As mãos que habitualmente vibravam no ar descansam no colo, como na iminência de uma prece. A obscuridade que desce sobre seu corpo e esconde os provocativos olhos é atenuada pela luz de uma brilhante intensidade a incidir, primeiro, sobre o ombro e, num movimento sutil e compacto, detém toda escuridão, impondo a sua força.

A capa do disco de 1973, criada por Aldo Luiz a partir da fotografia de Jacques Avadis, é uma das mais expressivas do culto e da voz que abrigava Elis Regina, cantora nascida há 80 anos que teve a vida precocemente interrompida em 1982, após uma overdose de álcool e cocaína. À ocasião, já era considerada a maior intérprete que o Brasil assistiu.

Naquele álbum, as faixas se revezavam entre Gilberto Gil e a dupla João Bosco & Aldir Blanc, com menção honrosa para o resgate do samba “É Com Esse Que Eu Vou”, de Pedro Caetano, e de “Folhas Secas”, de Nelson Cavaquinho e Guilherme de Brito, culpada da querela jamais resolvida com Beth Carvalho, que intencionava lançar a pérola primeiro.

“Agnus Sei”, que deu a João Bosco sua estreia oficial, num compacto do semanário Pasquim dividido com ninguém menos que Tom Jobim, integra o álbum. Um ano antes, em 1972, ele sentiu o assombro de ver uma composição de sua autoria ganhar a voz de Elis Regina pela primeira vez. Era “Bala com Bala”, também com Aldir.

Encontro

“A Elis já era uma pessoa bastante conhecida nacionalmente, apresentava um programa de televisão em São Paulo, ‘O Fino da Bossa’, e tinha um repertório muito diverso. Eu adorava isso porque, ao longo do tempo, meu trabalho também se mostrou bastante plural”, recorda João Bosco, que, no próximo dia 28, se apresenta na capital paulista ao lado de Fagner e Ivan Lins com um show inédito em homenagem a Elis que ele espera que chegue a Belo Horizonte.

Amigos em comum como Vinicius de Moraes, Carlos Scliar, Sérgio Ricardo e Ziraldo falaram de João Bosco para Elis, que logo se interessou pela obra do mineiro de Ponte Nova. O encontro aconteceu no Teatro da Praia, em Copacabana, e João, com seu violão, exibiu uma série de canções.

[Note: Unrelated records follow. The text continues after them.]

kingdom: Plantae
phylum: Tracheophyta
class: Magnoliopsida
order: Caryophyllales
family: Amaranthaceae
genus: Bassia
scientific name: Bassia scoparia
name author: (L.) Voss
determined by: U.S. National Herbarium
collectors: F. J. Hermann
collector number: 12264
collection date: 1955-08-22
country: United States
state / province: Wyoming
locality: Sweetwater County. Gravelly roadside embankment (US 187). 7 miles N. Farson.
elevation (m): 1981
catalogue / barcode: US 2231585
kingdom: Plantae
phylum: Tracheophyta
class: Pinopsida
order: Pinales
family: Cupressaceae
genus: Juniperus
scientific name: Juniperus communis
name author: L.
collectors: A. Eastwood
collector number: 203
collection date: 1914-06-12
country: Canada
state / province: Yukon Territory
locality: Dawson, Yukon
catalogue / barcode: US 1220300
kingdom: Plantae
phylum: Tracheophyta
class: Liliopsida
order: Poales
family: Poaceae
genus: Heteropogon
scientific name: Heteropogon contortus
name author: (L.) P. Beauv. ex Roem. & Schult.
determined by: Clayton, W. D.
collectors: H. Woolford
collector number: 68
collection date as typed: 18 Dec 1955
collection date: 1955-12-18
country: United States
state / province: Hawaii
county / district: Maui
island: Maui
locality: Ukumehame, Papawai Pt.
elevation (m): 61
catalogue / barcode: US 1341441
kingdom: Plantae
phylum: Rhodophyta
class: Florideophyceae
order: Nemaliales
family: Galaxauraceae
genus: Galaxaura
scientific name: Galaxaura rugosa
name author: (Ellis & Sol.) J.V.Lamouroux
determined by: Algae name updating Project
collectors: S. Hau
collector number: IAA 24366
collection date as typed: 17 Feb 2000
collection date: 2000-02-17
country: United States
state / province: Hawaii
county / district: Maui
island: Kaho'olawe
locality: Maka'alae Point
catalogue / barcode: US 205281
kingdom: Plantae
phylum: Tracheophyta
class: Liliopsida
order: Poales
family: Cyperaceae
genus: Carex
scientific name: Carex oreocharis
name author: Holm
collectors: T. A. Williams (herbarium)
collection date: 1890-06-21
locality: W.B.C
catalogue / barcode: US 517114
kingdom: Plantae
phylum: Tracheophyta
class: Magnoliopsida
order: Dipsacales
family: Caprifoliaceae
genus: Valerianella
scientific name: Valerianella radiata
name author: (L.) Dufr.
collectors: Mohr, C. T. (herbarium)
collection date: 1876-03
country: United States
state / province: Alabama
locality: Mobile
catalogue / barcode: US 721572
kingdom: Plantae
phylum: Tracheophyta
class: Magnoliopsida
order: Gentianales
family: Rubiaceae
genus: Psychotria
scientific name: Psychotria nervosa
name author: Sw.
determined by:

“Ela se dizia impressionada com Minas, tinha acabado de gravar Milton Nascimento”, conta João Bosco, que nutria o mesmo sentimento pela intérprete. “Elis tinha uma divisão rítmica muito pessoal, era uma cantora completa, com uma noção precisa da palavra, do arranjo, e isso tudo levava a interpretações que, até hoje, eu chamo de definitivas”, sublinha. Passando um final de semana na casa dos pais, em Ponte Nova, João não escondeu o espanto quando o chamaram avisando que Elis Regina estava ao telefone.

Ao atender, ouviu da amiga que ela acabava de sair do estúdio e se sentia “mais resistente” depois de gravar “Caça à Raposa”, em 1974. “Entendi na hora o que ela quis dizer porque, diferentemente de outras músicas, nesta eu compus a melodia primeiro e entreguei para o Aldir colocar a letra, e, quando ele me mostrou, tive a mesma sensação”, confidencia João Bosco, recordando os versos de lírica obstinação. 

Samba

“O Ato Institucional n.º 5 era recente, vivíamos uma ditadura torturadora, assassina, e, ao final da letra, o Aldir sempre encontrava aquela solução chapliniana de um novo recomeço”, contextualiza o compositor, para quem os trechos “recomeçar como canções e epidemias, como as colheitas, como a lua e a covardia, como a paixão e o fogo” mantêm uma incrível perenidade.

“Esse vigor que ele prega, de não desistir mesmo diante das maiores adversidades, é o de grandes pensadores brasileiros, como Darcy Ribeiro e Chico Buarque. Elis também estava nessa linha de frente, era uma pessoa corajosa, destemida”, enaltece João Bosco, que insere a clássica “O Bêbado e a Equilibrista” no mesmo panorama. A música começou no quintal dos pais em Ponte Nova, em 25 de dezembro de 1977, quando Chaplin morreu, e, depois, Elis “a possuiu”.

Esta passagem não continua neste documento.